As a child of divorce, I remember the fighting and tension rampant throughout the household. I remember a father who seemed absent. I remember my mother’s distance and unhappiness. I remember being lonely, feeling different from everyone else. I remember acting the clown. I remember the day I hugged my mother tightly and was told, “You give the best hugs.”
To this day, I hug with my whole being.
There are many factors I neither knew nor understood as a child. My father’s anger and frustration, for instance, was not directed at me for being different from him and also similar to my mother in many ways. He did not disapprove of who I was. He was hurting, deeply so, and scared for me. My mother’s distance wasn’t because I wasn’t worth loving, it was the pain and confusion of discovering a new facet of who she could be.

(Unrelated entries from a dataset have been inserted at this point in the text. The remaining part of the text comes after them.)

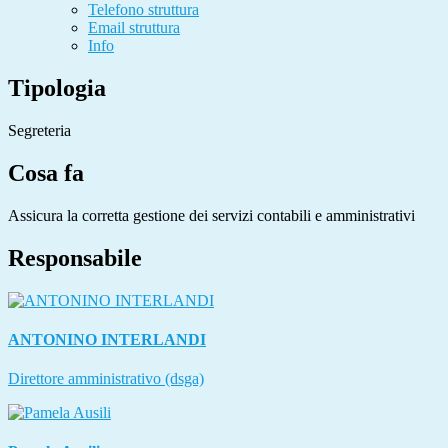
Telefono struttura
Email struttura
Info
Tipologia
Segreteria
Cosa fa
Assicura la corretta gestione dei servizi contabili e amministrativi
Responsabile
ANTONINO INTERLANDI
Direttore amministrativo (dsga)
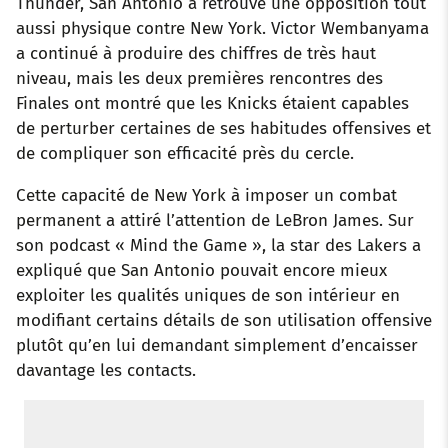
Thunder, San Antonio a retrouvé une opposition tout
aussi physique contre New York. Victor Wembanyama
a continué à produire des chiffres de très haut
niveau, mais les deux premières rencontres des
Finales ont montré que les Knicks étaient capables
de perturber certaines de ses habitudes offensives et
de compliquer son efficacité près du cercle.
Cette capacité de New York à imposer un combat
permanent a attiré l’attention de LeBron James. Sur
son podcast « Mind the Game », la star des Lakers a
expliqué que San Antonio pouvait encore mieux
exploiter les qualités uniques de son intérieur en
modifiant certains détails de son utilisation offensive
plutôt qu’en lui demandant simplement d’encaisser
davantage les contacts.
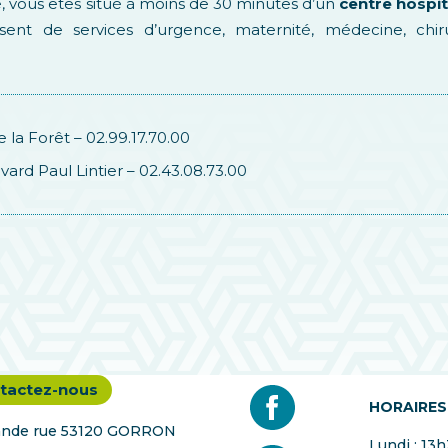
, vous êtes situé à moins de 30 minutes d’un
centre hospit
t de services d’urgence, maternité, médecine, chiru
e la Forêt – 02.99.17.70.00
vard Paul Lintier – 02.43.08.73.00
tactez-nous
HORAIRES
rande rue 53120 GORRON
Lundi : 13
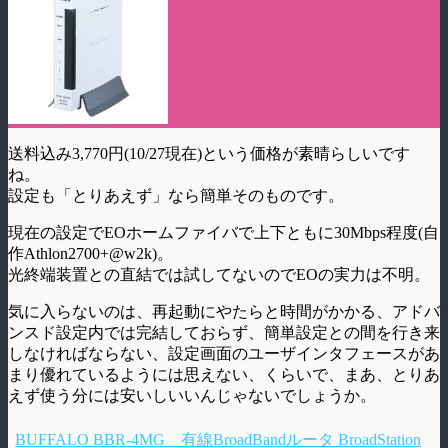
送料込み3,770円(10/27現在)という価格が素晴らしいです
ね。
設定も「とりあえず」なら簡単そのものです。
現在の設定でEOホームファイバで上下ともに30Mbps程度(自
作Athlon2700+@w2k)。
光終端装置との直結では試してないのでEOの実力は不明。
気に入らないのは、再起動にやたらと時間がかかる、アドバ
ンスド設定内では完結しておらず、簡単設定との間を行き来
しなければならない、設定画面のユーザインタフェースがあ
まり優れているようには思えない、くらいで、まあ、とりあ
えず使う分には安いしいいんじゃないでしょうか。
BUFFALO BBR-4MG 有線BroadBandルータ BroadStation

They say that hindsight is 20/20, yet there are times that it’s often more than the inability to see all of the details: it’s the inability to see anything at all. We are inherently blind to the world around us until something, an event, person, situation, forces our eyes to open.
To what might you be blind to, dear traveller? Are there circumstances that you may not understand or see? Is there a reason that you react in a certain–perhaps extreme–way to a situation that may not warrant it? Clear eyes, to you and to me, throughout this week. I pray that we begin to see, at least dimly, some new aspect of the world around us.